Edmilson Angelo, Social Impact Award 2022 finalist


Edmilson is the Founder and Director of Change 1’s Life CIO, a UK-registered charity that aims to assist people in need across sub-Saharan Africa who are victims of poverty, and this all started at the University of Westminster as a society. Over the past years Edmilson’s work has been recognised by many distinguished institutions such as the United Nations under Kofi Annan and Akon Lighting Africa under the Give1Project. At 26 years old, Edmilson is currently doing his doctoral degree in International Development at the Institute of Development Studies (University of Sussex). He pursued a masters in African Studies from the University of Oxford right after leaving Westminster and became a One Young World Ambassador in 2018.
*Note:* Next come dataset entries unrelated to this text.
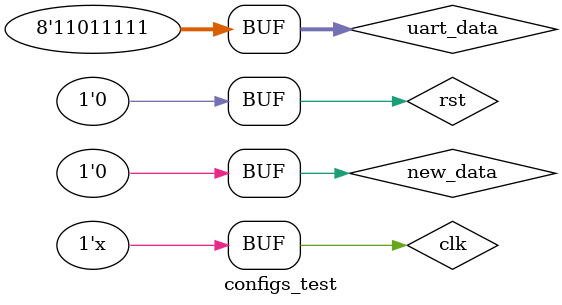
<source format=v>
`timescale 1ns / 1ps


module configs_test;

	// Inputs
	reg [7:0] uart_data;
	reg rst;
	reg clk;
	reg new_data;

	// Outputs
	wire intaking_configs;
	wire [7:0] channel_select;
	wire [4:0] aline_select;
	wire [31:0] pulse_shape;
	wire [15:0] c0a0;
	wire [15:0] c0a1;
	wire [15:0] c0a2;
	wire [15:0] c0a3;
	wire [15:0] c0a4;
	wire [15:0] c0a5;
	wire [15:0] c0a6;
	wire [15:0] c0a7;
	wire [15:0] c0a8;
	wire [15:0] c0a9;
	wire [15:0] c0a10;
	wire [15:0] c0a11;
	wire [15:0] c0a12;
	wire [15:0] c0a13;
	wire [15:0] c0a14;
	wire [15:0] c0a15;
	wire [15:0] c1a0;
	wire [15:0] c1a1;
	wire [15:0] c1a2;
	wire [15:0] c1a3;
	wire [15:0] c1a4;
	wire [15:0] c1a5;
	wire [15:0] c1a6;
	wire [15:0] c1a7;
	wire [15:0] c1a8;
	wire [15:0] c1a9;
	wire [15:0] c1a10;
	wire [15:0] c1a11;
	wire [15:0] c1a12;
	wire [15:0] c1a13;
	wire [15:0] c1a14;
	wire [15:0] c1a15;
	wire [15:0] c2a0;
	wire [15:0] c2a1;
	wire [15:0] c2a2;
	wire [15:0] c2a3;
	wire [15:0] c2a4;
	wire [15:0] c2a5;
	wire [15:0] c2a6;
	wire [15:0] c2a7;
	wire [15:0] c2a8;
	wire [15:0] c2a9;
	wire [15:0] c2a10;
	wire [15:0] c2a11;
	wire [15:0] c2a12;
	wire [15:0] c2a13;
	wire [15:0] c2a14;
	wire [15:0] c2a15;
	wire [15:0] c3a0;
	wire [15:0] c3a1;
	wire [15:0] c3a2;
	wire [15:0] c3a3;
	wire [15:0] c3a4;
	wire [15:0] c3a5;
	wire [15:0] c3a6;
	wire [15:0] c3a7;
	wire [15:0] c3a8;
	wire [15:0] c3a9;
	wire [15:0] c3a10;
	wire [15:0] c3a11;
	wire [15:0] c3a12;
	wire [15:0] c3a13;
	wire [15:0] c3a14;
	wire [15:0] c3a15;
	wire [15:0] c4a0;
	wire [15:0] c4a1;
	wire [15:0] c4a2;
	wire [15:0] c4a3;
	wire [15:0] c4a4;
	wire [15:0] c4a5;
	wire [15:0] c4a6;
	wire [15:0] c4a7;
	wire [15:0] c4a8;
	wire [15:0] c4a9;
	wire [15:0] c4a10;
	wire [15:0] c4a11;
	wire [15:0] c4a12;
	wire [15:0] c4a13;
	wire [15:0] c4a14;
	wire [15:0] c4a15;
	wire [15:0] c5a0;
	wire [15:0] c5a1;
	wire [15:0] c5a2;
	wire [15:0] c5a3;
	wire [15:0] c5a4;
	wire [15:0] c5a5;
	wire [15:0] c5a6;
	wire [15:0] c5a7;
	wire [15:0] c5a8;
	wire [15:0] c5a9;
	wire [15:0] c5a10;
	wire [15:0] c5a11;
	wire [15:0] c5a12;
	wire [15:0] c5a13;
	wire [15:0] c5a14;
	wire [15:0] c5a15;
	wire [15:0] c6a0;
	wire [15:0] c6a1;
	wire [15:0] c6a2;
	wire [15:0] c6a3;
	wire [15:0] c6a4;
	wire [15:0] c6a5;
	wire [15:0] c6a6;
	wire [15:0] c6a7;
	wire [15:0] c6a8;
	wire [15:0] c6a9;
	wire [15:0] c6a10;
	wire [15:0] c6a11;
	wire [15:0] c6a12;
	wire [15:0] c6a13;
	wire [15:0] c6a14;
	wire [15:0] c6a15;
	wire [15:0] c7a0;
	wire [15:0] c7a1;
	wire [15:0] c7a2;
	wire [15:0] c7a3;
	wire [15:0] c7a4;
	wire [15:0] c7a5;
	wire [15:0] c7a6;
	wire [15:0] c7a7;
	wire [15:0] c7a8;
	wire [15:0] ca79;
	wire [15:0] c7a10;
	wire [15:0] c7a11;
	wire [15:0] c7a12;
	wire [15:0] c7a13;
	wire [15:0] c7a14;
	wire [15:0] c7a15;

	// Instantiate the Unit Under Test (UUT)
	store_configs uut (
		.uart_data(uart_data), 
		.rst(rst), 
		.clk(clk), 
		.new_data(new_data), 
		.intaking_configs(intaking_configs), 
		.channel_select(channel_select), 
		.aline_select(aline_select), 
		.pulse_shape(pulse_shape), 
		.c0a0(c0a0), 
		.c0a1(c0a1), 
		.c0a2(c0a2), 
		.c0a3(c0a3), 
		.c0a4(c0a4), 
		.c0a5(c0a5), 
		.c0a6(c0a6), 
		.c0a7(c0a7), 
		.c0a8(c0a8), 
		.c0a9(c0a9), 
		.c0a10(c0a10), 
		.c0a11(c0a11), 
		.c0a12(c0a12), 
		.c0a13(c0a13), 
		.c0a14(c0a14), 
		.c0a15(c0a15), 
		.c1a0(c1a0), 
		.c1a1(c1a1), 
		.c1a2(c1a2), 
		.c1a3(c1a3), 
		.c1a4(c1a4), 
		.c1a5(c1a5), 
		.c1a6(c1a6), 
		.c1a7(c1a7), 
		.c1a8(c1a8), 
		.c1a9(c1a9), 
		.c1a10(c1a10), 
		.c1a11(c1a11), 
		.c1a12(c1a12), 
		.c1a13(c1a13), 
		.c1a14(c1a14), 
		.c1a15(c1a15), 
		.c2a0(c2a0), 
		.c2a1(c2a1), 
		.c2a2(c2a2), 
		.c2a3(c2a3), 
		.c2a4(c2a4), 
		.c2a5(c2a5), 
		.c2a6(c2a6), 
		.c2a7(c2a7), 
		.c2a8(c2a8), 
		.c2a9(c2a9), 
		.c2a10(c2a10), 
		.c2a11(c2a11), 
		.c2a12(c2a12), 
		.c2a13(c2a13), 
		.c2a14(c2a14), 
		.c2a15(c2a15), 
		.c3a0(c3a0), 
		.c3a1(c3a1), 
		.c3a2(c3a2), 
		.c3a3(c3a3), 
		.c3a4(c3a4), 
		.c3a5(c3a5), 
		.c3a6(c3a6), 
		.c3a7(c3a7), 
		.c3a8(c3a8), 
		.c3a9(c3a9), 
		.c3a10(c3a10), 
		.c3a11(c3a11), 
		.c3a12(c3a12), 
		.c3a13(c3a13), 
		.c3a14(c3a14), 
		.c3a15(c3a15), 
		.c4a0(c4a0), 
		.c4a1(c4a1), 
		.c4a2(c4a2), 
		.c4a3(c4a3), 
		.c4a4(c4a4), 
		.c4a5(c4a5), 
		.c4a6(c4a6), 
		.c4a7(c4a7), 
		.c4a8(c4a8), 
		.c4a9(c4a9), 
		.c4a10(c4a10), 
		.c4a11(c4a11), 
		.c4a12(c4a12), 
		.c4a13(c4a13), 
		.c4a14(c4a14), 
		.c4a15(c4a15), 
		.c5a0(c5a0), 
		.c5a1(c5a1), 
		.c5a2(c5a2), 
		.c5a3(c5a3), 
		.c5a4(c5a4), 
		.c5a5(c5a5), 
		.c5a6(c5a6), 
		.c5a7(c5a7), 
		.c5a8(c5a8), 
		.c5a9(c5a9), 
		.c5a10(c5a10), 
		.c5a11(c5a11), 
		.c5a12(c5a12), 
		.c5a13(c5a13), 
		.c5a14(c5a14), 
		.c5a15(c5a15), 
		.c6a0(c6a0), 
		.c6a1(c6a1), 
		.c6a2(c6a2), 
		.c6a3(c6a3), 
		.c6a4(c6a4), 
		.c6a5(c6a5), 
		.c6a6(c6a6), 
		.c6a7(c6a7), 
		.c6a8(c6a8), 
		.c6a9(c6a9), 
		.c6a10(c6a10), 
		.c6a11(c6a11), 
		.c6a12(c6a12), 
		.c6a13(c6a13), 
		.c6a14(c6a14), 
		.c6a15(c6a15), 
		.c7a0(c7a0), 
		.c7a1(c7a1), 
		.c7a2(c7a2), 
		.c7a3(c7a3), 
		.c7a4(c7a4), 
		.c7a5(c7a5), 
		.c7a6(c7a6), 
		.c7a7(c7a7), 
		.c7a8(c7a8), 
		.ca79(ca79), 
		.c7a10(c7a10), 
		.c7a11(c7a11), 
		.c7a12(c7a12), 
		.c7a13(c7a13), 
		.c7a14(c7a14), 
		.c7a15(c7a15)
	);

	initial begin
		// Initialize Inputs
		uart_data = 8'b11011111;
		rst = 0;
		clk = 0;
		new_data = 0;

		// Wait 100 ns for global reset to finish
		#100;
        
		// Add stimulus here
		new_data = 1;
		#50;
		new_data = 0;
		#50;
		new_data = 1;
		#50;
		new_data = 0;
		#50;
		new_data = 1;
		#50;
		new_data = 0;
		#50;
		new_data = 1;
		#50;
		new_data = 0;
		#50;

	end
	
	
always #5 clk = ~clk;
endmodule



</source>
To date, the work he has been doing with the charity has helped more than 1.5 million people across sub-Saharan Africa through the shipment of donations from the UK to Africa every month and the implementation of various projects such as the Solar Light Project which aims to provide a solar solution to the electricity crisis in Africa through the Solar Helix. Moreover, the charity also implemented an education project whereby they transform the forty containers they ship to Africa into solar-powered classrooms where children can learn and play with both traditional as well as innovative practices of education action.
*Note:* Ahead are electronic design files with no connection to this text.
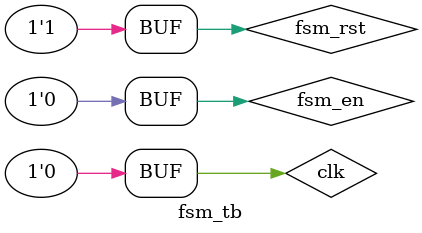
<source format=sv>
`timescale 1ns/ps

module fsm_tb();

    // output of our up_counter module
    logic [7:0] count;

    // control/input 
    logic clk, counter_en, counter_rst;
    logic fsm_en, fsm_rst;

    // Instantiate modules and connect them up
    fsm F1(clk, fsm_en, fsm_rst, count, counter_en, counter_rst);
    up_counter U1(clk, counter_rst, counter_en, count);

    //init more signals after some time
    initial begin
        #15;
        fsm_rst = 0;
        fsm_en = 1;
    end
    
    //clock
    always begin
        clk = 1; #10;
        clk = 0; #10;
    end

    initial begin
        clk = 0;
        fsm_rst = 1;
        fsm_en = 0;
    end
endmodule
</source>
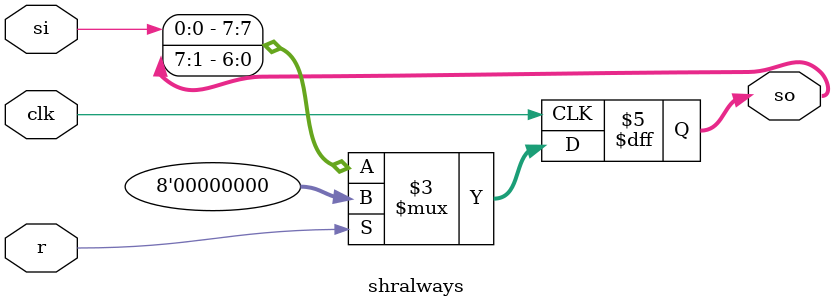
<source format=sv>
`timescale 1ns/1ns
module shralways(input si,clk,r,output logic [7:0]so);

always @(posedge clk ) begin
	if(r) so <= 8'd0;
	else so<={si,so[7:1]};
end

endmodule

</source>
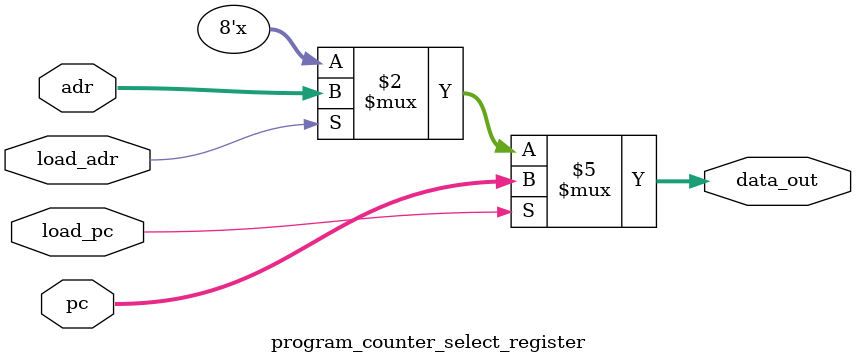
<source format=v>
/*
*                                 PROGRAM_COUNTER_SELECT_REGISTER
*
*                                   Copyright (c) 2021 Kevin Lynch
*                             This file is licensed under the MIT license
*
* The program counter select register can select to be loaded from either
* the program counter bus or the address data bus.  The output is then
* sent to the increment_logic.
*/
module program_counter_select_register(load_pc, load_adr, pc, adr, data_out);
  input load_pc;            //load register from pc
  input load_adr;           //load register from adr
  input [7:0] pc;           //program counter data
  input [7:0] adr;          //address data
  output reg [7:0] data_out; //register output

  //load register
  always @(load_pc or load_adr or pc or adr)
    if (load_pc)
      data_out <= pc;
    else if (load_adr)
      data_out <= adr;

endmodule

</source>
Edmilson is applying for this award because Westminster is where it all started as a small society and today he is able to be the change he wants to see in the world by helping a significant amount of people. As they are in the process of building a first school in Angola, he is more confident that such milestones deserve more light and he hopes that by winning this award he can inspire more people to change the world how they can, where they are and with whatever they have and show the world why he always says Westminster is the place that made him despite all the other universities he attended.

Joshua Imuere

Computing BSc, 2002

Joshua Imuere, Social Impact Award finalist


Since graduating, Joshua has embarked on a career in the voluntary and community sector, serving and transforming the lives of some of society’s most vulnerable communities over the last seventeen years.
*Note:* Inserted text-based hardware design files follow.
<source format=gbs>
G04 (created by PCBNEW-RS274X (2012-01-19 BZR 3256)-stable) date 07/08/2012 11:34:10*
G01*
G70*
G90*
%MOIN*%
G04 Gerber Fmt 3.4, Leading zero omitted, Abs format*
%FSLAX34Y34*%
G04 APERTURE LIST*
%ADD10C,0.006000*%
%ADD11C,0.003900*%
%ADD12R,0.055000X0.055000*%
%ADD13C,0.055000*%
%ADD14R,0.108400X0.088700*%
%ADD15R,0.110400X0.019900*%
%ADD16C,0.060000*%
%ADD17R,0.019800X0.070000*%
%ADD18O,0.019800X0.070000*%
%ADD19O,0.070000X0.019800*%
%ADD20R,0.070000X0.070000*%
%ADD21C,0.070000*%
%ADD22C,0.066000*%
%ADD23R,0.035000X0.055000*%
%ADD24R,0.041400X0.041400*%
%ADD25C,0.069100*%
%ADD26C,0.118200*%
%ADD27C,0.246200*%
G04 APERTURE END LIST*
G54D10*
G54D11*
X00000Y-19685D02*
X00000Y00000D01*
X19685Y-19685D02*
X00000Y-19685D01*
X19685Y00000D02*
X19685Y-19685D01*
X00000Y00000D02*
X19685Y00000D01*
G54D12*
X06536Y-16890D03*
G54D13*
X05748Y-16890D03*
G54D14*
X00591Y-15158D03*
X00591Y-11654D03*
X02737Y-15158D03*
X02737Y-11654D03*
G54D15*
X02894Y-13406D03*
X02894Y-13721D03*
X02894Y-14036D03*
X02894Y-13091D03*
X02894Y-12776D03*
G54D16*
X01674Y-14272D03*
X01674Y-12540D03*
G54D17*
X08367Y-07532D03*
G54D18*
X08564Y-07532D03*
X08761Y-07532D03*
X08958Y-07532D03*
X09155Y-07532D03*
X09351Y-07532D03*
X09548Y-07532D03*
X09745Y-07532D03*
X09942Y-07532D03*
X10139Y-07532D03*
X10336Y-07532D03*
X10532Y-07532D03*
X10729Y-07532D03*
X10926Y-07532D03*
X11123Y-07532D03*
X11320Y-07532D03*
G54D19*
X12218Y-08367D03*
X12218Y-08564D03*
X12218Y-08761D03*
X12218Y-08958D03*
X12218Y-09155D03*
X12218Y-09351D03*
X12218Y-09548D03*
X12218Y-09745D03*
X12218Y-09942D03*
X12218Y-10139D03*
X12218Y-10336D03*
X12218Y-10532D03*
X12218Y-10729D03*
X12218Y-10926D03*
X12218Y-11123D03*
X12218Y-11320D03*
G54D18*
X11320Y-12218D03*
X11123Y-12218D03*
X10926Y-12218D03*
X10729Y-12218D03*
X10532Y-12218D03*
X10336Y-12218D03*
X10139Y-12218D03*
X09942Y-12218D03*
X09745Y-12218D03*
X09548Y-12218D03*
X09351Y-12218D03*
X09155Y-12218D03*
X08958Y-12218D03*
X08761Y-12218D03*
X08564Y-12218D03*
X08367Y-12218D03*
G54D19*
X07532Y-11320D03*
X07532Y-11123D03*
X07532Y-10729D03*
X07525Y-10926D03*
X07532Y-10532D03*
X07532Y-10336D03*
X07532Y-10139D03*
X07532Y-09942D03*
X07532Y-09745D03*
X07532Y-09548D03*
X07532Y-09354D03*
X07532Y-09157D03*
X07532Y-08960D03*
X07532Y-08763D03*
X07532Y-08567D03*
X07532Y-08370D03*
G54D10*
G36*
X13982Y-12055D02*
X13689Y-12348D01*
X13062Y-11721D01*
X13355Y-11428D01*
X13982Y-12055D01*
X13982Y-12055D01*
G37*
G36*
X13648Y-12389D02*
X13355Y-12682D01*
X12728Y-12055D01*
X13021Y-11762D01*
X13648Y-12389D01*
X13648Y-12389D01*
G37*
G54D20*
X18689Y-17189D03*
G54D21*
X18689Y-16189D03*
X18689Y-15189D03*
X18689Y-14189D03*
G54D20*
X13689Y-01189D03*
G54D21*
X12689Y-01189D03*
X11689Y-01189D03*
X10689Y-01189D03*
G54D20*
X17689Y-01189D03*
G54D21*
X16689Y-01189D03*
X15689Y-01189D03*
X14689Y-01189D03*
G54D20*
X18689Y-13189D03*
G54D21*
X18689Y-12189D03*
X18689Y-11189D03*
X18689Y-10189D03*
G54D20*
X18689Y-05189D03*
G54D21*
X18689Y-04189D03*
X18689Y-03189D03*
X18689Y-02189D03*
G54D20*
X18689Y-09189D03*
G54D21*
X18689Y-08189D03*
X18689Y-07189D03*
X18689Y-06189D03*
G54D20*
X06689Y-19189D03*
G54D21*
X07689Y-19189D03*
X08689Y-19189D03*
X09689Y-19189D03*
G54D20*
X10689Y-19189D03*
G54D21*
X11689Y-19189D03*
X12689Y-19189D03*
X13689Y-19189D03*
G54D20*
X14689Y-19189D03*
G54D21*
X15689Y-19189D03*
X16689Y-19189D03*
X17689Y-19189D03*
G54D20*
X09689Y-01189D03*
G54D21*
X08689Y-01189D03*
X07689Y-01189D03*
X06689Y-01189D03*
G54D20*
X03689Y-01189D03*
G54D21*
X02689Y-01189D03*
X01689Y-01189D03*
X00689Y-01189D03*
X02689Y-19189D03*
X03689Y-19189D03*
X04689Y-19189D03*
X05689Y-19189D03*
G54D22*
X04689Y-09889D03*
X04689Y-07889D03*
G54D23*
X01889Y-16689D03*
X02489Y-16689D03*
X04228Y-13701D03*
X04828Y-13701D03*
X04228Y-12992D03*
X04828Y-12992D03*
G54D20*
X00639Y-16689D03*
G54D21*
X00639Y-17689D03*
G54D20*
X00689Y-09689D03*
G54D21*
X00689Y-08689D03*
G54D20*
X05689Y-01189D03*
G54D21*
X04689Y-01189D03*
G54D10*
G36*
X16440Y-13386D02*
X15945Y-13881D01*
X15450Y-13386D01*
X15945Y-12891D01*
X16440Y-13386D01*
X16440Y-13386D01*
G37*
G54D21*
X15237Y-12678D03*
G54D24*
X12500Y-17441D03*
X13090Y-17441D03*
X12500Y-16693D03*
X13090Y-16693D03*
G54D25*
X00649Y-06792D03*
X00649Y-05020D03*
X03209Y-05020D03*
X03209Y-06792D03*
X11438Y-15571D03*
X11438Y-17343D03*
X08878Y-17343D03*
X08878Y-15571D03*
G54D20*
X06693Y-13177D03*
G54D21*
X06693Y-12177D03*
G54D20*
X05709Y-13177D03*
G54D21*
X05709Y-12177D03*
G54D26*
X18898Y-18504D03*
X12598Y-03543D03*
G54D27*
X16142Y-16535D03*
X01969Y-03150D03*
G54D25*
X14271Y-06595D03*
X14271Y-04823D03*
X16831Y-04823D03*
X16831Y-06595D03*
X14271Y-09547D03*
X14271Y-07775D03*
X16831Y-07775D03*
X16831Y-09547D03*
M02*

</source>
From the very first role as an IT Skills trainer within an employability programme at Pecan Ltd, Joshua spent five years in total there equipping Southwark residents with Microsoft Office suite skills and in the last two years he was promoted to lead the department as team leader. He was able to obtain a teaching qualification during this process that helped shaped his interest in educational inequality and links with social mobility.

He then secured a fairly high-profile role with public sector youth organisation Connexions as an apprenticeship broker. This enabled him to support over a hundred 16-18 year olds into relevant courses with adjourning work placements. It was particularly satisfying being able to secure work placements for young people for who it was their first experience or who were at risk in some way and needed the opportunity to an extent even more than others in the cohort.

Joshua has had the privilege now of being the chief executive of two youth charities, both past and present. In 2011 he was promoted from programme manager to CEO whilst at Southside Young Leaders Academy, the early intervention charity whose mission is to reduce permanent school exclusion which at the time was disproportionately impacting on black and minority ethnic boys. Significant highlights during this period include setting up a coding club using Raspberry Pi devices and securing over eighteen bursary places at leading independent schools for these young people. Joshua also completed a masters in educational policy.

Joshua currently leads Art Against Knives, which is a North London-based youth charity that uses creativity to support young people at risk of exploitation often living in difficult environments. Joshua joined AAK in July 2019 and is now focussing on the development of the strategy to build on their rich history and continue to support more young people, both in breadth and depth.

Joshua’s family migrated to the UK, and Joshua had difficulties navigating through education and employment. The support and right environment he had is why he is where he is today and thereby within his 'DNA' lies the need to do so for others.